_What this exercise asks_.
(1) According to the text on office ceilings, roughly how much cheaper is the initial cost of an open ceiling?
(2) Please rewrite the text on office ceilings from "If you are willing" to "works for you.", using "suspended ceiling" in place of "drop ceiling".

_Extracted text_.
★ ★ ★ ★ ★ ★ ★

Open ceilings have become increasingly popular in office design over the past decade or so. The taste for deconstructed, industrial spaces doesn’t seem to be going anywhere, and open ceilings are an integral part of that aesthetic. However, before you decide on an open ceiling look for your office, you should consider its pros and cons versus those of drop ceilings. Take a look at these points as you weigh your options:
The general perception is that open ceilings must be cheaper, since they eliminate the need for any additional materials such as ceiling boards and joists, and the labor required to install them. This is only partially true. While it may be true that the initial cost of an open ceiling is somewhat cheaper – about 25 % – you may often find that, once you strip away the old ceiling boards or tiles, there is far more work and hidden problems underneath than you initially anticipated. One of the main features of open ceilings is the exposed ducts and wiring. If you are working with an existing building that has not been built with open ceilings in mind, you may very well find that the pipes and wiring are an absolute eyesore. You will then need to fix, replace and dress them up, doing a lot of work and construction to make your ceiling look casually deconstructed. That will cost more time and money.
As mentioned above, the deconstructed look of an open ceiling is not always as simple as it appears. That ‘deconstructed’ look needs to be ‘constructed’. With a closed ceiling, at least you know what you’re getting: a neat grid of tiles which may look cold and clinical but, at least, they are presentable.
If you are willing to take on the cost of open ceilings, then you need to consider whether it will really suit the culture and purpose of your business. You may find that a tidy drop ceiling suits you better. Don’t just follow the trends, go with what works for you.
Think carefully about the image you want to present to your external stakeholders too, especially in reception areas and meeting rooms. When planning a conference room with open ceilings, for example, consider your furniture options, and what would work best in that communal, often public-facing space.
The tiles used in suspended ceilings are designed to absorb ambient sound and keep noise levels down in your office space. With an open ceiling, you lose that acoustic protection. Ambient noise comes through easily, which means that people then have to raise their voices to be heard. This could disrupt your work. It’s a problem that you can get around with adequate planning and a good structural designer. But, you need to take the higher costs into account.

★ ★ ★ ★ ★ ★ ★

_Information given_.
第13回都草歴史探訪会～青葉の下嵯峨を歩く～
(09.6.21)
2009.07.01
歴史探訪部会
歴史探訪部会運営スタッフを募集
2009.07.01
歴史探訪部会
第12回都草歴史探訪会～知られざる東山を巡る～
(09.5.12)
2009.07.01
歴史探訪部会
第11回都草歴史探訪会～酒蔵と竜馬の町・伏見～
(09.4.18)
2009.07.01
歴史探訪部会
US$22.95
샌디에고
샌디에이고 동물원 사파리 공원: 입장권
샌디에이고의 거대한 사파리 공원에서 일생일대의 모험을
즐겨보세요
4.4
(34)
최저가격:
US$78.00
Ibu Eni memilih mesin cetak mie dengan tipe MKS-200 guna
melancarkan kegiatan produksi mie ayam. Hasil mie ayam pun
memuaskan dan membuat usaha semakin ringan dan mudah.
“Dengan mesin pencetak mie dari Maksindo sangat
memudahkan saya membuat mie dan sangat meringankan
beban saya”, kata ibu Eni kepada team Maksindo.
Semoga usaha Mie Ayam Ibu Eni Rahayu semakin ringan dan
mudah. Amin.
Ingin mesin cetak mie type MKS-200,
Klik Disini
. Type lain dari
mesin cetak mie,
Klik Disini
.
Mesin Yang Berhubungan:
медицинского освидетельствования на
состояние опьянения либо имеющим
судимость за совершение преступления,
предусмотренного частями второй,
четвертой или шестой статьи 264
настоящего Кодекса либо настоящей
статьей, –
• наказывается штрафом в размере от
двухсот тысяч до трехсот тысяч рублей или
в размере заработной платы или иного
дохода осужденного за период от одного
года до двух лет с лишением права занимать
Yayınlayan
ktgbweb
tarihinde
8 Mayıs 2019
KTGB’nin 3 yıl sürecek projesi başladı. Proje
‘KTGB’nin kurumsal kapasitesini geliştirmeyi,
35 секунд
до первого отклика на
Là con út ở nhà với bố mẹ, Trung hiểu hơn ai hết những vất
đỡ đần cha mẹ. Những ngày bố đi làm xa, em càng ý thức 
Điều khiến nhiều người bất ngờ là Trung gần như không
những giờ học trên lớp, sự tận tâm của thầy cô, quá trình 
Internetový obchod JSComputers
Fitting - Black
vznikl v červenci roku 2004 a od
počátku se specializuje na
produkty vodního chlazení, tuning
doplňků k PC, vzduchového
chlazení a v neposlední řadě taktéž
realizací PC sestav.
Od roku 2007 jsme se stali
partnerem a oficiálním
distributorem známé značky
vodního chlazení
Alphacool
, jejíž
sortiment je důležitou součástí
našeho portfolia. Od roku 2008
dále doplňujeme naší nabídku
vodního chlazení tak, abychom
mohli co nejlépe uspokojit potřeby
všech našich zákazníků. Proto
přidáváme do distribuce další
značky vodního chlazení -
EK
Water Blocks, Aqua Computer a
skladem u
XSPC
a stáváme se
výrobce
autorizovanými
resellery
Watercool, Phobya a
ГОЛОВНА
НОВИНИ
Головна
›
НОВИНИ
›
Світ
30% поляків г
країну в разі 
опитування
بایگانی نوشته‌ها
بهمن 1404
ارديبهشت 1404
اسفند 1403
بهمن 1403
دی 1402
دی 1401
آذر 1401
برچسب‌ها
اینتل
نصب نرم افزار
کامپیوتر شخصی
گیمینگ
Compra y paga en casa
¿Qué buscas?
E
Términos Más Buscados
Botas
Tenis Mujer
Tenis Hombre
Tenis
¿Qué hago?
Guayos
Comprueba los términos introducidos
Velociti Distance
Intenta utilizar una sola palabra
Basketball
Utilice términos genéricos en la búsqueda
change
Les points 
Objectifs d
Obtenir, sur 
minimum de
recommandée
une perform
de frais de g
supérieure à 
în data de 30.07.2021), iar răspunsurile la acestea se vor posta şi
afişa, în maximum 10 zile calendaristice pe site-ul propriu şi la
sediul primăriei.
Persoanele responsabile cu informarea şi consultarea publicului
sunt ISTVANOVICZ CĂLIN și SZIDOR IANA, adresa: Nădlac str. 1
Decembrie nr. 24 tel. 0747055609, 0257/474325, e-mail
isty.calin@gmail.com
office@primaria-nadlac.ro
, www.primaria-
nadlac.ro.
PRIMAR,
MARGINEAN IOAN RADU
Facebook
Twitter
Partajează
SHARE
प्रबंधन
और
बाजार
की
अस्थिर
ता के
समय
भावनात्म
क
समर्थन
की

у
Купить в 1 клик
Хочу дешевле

★ ★ ★ ★ ★ ★ ★

_Numbered responses_.
(1) About 25%.

(2)
If you are willing to take on the cost of open ceilings, then you need to consider whether it will really suit the culture and purpose of your business. You may find that a tidy suspended ceiling suits you better. Don’t just follow the trends, go with what works for you.